- What you will do: Turn the lines from the one containing "to [Roles and" down to the one containing "advertisers only paid when users engaged with" into a numbered list, one line per item, skipping any blank lines.

- Records for this task:
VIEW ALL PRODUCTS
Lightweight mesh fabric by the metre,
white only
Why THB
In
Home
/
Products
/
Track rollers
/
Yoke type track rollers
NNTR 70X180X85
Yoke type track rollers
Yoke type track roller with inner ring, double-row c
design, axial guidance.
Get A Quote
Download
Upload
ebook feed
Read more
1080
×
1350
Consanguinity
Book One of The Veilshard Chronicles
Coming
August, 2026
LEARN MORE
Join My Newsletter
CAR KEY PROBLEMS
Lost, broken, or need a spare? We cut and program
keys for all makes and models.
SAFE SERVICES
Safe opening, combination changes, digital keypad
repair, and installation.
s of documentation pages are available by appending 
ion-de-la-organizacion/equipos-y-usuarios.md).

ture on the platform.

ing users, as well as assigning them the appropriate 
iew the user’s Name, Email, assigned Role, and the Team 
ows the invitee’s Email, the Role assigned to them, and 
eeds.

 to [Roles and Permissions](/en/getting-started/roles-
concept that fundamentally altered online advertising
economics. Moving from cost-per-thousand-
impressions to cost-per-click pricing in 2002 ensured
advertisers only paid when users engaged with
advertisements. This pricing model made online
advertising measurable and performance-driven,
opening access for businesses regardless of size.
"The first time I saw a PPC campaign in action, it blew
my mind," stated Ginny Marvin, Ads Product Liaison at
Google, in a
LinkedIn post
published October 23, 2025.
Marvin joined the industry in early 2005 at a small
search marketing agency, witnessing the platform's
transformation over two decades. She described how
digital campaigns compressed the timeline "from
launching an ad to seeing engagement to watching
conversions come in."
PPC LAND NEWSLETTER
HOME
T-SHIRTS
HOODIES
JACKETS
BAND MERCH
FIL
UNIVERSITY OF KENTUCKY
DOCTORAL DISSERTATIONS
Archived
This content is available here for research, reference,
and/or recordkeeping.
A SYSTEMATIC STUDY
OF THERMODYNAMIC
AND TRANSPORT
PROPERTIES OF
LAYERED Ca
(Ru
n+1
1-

- Task output:
1.  to [Roles and Permissions](/en/getting-started/roles-
2. concept that fundamentally altered online advertising
3. economics. Moving from cost-per-thousand-
4. impressions to cost-per-click pricing in 2002 ensured
5. advertisers only paid when users engaged with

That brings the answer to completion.